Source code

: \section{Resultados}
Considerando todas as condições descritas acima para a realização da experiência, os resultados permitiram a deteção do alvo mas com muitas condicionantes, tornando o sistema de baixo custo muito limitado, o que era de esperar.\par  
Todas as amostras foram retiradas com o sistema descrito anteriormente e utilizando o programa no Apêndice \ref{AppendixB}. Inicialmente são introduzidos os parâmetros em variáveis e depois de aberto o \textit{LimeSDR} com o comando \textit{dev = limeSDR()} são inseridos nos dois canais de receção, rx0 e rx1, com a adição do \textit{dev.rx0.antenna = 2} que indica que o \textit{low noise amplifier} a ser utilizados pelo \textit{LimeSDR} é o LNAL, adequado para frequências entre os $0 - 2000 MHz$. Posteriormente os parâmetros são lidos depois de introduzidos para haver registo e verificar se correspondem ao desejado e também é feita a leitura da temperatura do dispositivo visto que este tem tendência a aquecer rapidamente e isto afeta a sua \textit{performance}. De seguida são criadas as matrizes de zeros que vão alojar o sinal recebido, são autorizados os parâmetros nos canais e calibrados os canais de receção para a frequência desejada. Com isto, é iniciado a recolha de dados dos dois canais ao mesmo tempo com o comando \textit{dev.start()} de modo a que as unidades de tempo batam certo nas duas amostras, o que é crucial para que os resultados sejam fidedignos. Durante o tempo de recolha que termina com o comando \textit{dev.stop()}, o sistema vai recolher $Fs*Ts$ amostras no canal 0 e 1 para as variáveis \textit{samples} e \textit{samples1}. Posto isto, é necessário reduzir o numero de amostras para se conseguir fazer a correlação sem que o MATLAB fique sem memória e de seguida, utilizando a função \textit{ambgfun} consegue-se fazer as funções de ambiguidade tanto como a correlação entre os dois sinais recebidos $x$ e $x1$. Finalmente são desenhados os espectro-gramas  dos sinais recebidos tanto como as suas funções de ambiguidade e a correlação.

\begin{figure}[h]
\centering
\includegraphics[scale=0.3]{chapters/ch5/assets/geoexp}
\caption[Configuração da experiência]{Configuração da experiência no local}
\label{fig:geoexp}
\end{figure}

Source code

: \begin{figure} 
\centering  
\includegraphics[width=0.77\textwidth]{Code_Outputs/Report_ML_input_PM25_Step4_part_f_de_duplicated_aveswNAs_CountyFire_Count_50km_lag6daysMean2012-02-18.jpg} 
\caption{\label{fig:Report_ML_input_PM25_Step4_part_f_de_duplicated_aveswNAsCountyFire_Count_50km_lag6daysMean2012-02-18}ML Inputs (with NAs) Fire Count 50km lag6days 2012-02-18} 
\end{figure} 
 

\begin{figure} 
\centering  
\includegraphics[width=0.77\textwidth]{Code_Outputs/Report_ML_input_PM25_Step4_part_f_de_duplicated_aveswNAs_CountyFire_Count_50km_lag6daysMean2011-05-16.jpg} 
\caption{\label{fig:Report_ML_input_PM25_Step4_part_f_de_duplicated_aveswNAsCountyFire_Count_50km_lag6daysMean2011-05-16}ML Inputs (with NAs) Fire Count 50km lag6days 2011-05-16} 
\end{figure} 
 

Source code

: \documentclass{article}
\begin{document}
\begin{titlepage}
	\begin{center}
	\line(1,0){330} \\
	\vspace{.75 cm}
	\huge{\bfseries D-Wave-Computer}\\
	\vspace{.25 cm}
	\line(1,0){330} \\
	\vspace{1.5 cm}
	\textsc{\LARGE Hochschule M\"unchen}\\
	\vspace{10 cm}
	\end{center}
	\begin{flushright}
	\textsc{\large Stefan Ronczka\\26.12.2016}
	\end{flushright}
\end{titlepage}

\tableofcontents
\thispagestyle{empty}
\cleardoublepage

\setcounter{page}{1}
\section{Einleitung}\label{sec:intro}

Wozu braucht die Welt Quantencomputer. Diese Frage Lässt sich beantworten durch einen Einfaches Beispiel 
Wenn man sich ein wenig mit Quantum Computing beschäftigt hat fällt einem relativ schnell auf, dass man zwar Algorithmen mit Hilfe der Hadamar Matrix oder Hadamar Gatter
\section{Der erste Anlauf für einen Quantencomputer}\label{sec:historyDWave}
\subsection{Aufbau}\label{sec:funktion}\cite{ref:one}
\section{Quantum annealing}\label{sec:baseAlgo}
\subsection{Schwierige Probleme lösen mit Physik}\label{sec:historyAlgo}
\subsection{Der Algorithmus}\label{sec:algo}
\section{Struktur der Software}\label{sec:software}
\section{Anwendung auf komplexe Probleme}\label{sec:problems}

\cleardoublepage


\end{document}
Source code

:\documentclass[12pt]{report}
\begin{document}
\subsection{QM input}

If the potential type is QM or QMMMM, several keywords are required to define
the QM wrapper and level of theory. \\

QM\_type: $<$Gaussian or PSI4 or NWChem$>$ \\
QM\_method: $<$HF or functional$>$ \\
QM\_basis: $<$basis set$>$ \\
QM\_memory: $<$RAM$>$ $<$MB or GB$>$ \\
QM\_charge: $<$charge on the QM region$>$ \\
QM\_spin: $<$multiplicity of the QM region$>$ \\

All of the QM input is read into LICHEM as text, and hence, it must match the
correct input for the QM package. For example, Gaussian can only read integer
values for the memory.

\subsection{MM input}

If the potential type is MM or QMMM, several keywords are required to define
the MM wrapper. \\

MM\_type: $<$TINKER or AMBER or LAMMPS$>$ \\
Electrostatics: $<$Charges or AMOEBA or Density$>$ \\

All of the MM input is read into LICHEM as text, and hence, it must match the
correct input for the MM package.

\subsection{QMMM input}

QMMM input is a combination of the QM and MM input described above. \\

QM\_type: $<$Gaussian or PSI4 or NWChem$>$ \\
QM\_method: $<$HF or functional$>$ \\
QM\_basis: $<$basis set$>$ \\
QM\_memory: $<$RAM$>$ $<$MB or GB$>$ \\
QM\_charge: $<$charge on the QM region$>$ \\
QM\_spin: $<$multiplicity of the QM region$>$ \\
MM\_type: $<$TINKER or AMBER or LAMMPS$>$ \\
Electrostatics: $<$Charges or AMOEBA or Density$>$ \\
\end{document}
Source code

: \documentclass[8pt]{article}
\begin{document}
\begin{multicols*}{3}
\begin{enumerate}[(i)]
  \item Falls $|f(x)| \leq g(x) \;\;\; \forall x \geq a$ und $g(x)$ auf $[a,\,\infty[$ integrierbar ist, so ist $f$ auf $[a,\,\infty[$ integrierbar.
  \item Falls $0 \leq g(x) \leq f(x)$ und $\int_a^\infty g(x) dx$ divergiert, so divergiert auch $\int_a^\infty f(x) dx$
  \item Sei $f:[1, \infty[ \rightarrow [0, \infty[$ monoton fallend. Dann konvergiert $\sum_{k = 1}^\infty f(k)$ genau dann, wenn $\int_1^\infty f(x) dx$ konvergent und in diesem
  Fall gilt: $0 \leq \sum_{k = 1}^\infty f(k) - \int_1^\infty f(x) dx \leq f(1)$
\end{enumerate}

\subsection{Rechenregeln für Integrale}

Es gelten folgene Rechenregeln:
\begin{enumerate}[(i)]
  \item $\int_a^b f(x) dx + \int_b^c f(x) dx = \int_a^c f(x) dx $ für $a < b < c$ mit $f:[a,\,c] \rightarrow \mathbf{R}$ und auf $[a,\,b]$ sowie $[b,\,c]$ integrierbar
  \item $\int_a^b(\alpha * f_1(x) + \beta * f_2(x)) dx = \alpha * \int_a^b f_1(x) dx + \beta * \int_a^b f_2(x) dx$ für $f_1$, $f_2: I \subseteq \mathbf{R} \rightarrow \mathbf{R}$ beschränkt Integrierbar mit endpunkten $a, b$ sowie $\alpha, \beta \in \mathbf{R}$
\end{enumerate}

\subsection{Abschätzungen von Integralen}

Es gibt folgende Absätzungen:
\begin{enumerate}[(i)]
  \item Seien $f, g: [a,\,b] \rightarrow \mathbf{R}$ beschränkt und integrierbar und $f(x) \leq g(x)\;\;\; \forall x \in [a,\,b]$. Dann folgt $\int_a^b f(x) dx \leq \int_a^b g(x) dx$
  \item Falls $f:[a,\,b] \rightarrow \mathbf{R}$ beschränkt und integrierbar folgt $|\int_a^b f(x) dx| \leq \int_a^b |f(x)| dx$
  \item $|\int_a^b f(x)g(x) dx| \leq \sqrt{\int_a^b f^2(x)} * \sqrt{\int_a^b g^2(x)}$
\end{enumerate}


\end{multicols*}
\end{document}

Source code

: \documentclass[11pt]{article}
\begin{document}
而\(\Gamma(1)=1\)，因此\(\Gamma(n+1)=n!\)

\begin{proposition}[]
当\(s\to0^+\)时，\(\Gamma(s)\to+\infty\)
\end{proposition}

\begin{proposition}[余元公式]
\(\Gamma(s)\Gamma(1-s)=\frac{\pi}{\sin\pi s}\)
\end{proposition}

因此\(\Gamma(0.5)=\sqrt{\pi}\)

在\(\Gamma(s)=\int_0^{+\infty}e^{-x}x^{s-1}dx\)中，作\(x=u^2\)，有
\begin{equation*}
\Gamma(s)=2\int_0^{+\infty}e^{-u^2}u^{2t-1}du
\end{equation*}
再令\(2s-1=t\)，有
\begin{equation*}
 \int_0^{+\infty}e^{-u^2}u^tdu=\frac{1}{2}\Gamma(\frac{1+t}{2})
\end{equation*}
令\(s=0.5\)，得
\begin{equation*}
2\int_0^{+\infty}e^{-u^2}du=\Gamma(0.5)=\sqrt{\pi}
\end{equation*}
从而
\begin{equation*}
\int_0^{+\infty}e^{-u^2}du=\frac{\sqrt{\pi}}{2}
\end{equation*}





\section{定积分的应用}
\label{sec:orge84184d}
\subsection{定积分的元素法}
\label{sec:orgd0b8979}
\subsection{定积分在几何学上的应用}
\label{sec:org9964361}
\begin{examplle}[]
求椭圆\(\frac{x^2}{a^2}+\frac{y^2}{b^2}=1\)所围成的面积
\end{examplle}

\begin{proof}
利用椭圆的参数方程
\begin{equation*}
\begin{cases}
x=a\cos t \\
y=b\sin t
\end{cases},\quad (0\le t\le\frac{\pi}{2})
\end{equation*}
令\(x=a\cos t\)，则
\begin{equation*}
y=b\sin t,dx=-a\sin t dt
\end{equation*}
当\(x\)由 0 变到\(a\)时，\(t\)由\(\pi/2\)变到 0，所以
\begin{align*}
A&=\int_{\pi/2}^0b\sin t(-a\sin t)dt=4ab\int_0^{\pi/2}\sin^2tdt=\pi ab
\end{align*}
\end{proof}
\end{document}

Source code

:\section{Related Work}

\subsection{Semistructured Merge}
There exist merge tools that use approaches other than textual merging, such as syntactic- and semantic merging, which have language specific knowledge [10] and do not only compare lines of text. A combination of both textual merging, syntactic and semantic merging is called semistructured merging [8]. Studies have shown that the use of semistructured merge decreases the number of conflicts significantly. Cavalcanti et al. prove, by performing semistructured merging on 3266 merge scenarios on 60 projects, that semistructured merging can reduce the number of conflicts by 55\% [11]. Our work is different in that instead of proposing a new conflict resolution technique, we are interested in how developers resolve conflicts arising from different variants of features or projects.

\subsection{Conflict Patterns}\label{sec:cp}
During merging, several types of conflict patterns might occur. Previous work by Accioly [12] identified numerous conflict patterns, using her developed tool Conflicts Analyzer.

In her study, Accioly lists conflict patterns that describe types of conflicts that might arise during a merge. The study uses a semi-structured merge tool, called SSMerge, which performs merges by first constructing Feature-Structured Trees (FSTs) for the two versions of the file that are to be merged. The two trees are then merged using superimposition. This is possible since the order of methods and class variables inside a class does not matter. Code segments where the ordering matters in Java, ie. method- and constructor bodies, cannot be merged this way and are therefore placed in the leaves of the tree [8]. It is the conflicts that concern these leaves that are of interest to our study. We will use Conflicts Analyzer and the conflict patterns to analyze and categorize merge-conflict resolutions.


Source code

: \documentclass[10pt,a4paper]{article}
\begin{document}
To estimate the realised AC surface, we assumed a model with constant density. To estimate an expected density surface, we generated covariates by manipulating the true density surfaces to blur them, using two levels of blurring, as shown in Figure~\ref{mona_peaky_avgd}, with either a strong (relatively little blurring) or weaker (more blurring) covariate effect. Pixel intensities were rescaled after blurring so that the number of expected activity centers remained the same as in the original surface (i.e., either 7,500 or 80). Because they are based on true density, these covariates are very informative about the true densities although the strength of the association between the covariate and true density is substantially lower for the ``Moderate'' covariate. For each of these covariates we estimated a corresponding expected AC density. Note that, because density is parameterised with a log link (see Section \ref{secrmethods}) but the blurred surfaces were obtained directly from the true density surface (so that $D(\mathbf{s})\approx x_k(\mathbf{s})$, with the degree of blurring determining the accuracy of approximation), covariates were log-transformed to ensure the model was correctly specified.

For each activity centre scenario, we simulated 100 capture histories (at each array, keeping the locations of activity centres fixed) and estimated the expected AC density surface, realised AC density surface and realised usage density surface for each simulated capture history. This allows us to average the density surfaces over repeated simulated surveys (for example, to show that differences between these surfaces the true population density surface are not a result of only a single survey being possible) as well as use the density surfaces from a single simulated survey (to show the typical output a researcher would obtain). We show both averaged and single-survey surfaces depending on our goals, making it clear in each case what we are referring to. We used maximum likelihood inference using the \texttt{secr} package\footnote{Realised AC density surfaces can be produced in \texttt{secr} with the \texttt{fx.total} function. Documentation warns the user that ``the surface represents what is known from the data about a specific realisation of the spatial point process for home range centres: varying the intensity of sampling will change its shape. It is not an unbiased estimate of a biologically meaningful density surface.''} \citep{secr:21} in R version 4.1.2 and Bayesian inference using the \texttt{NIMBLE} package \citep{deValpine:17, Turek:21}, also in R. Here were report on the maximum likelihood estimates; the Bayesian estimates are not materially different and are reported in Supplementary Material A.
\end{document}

####

Starting at the first line of the listing, retype every line up to and including the one with "Considerando todas as".

- [Answer section]:
Source code

: \section{Resultados}
Considerando todas as condições descritas acima para a realização da experiência, os resultados permitiram a deteção do alvo mas com muitas condicionantes, tornando o sistema de baixo custo muito limitado, o que era de esperar.\par  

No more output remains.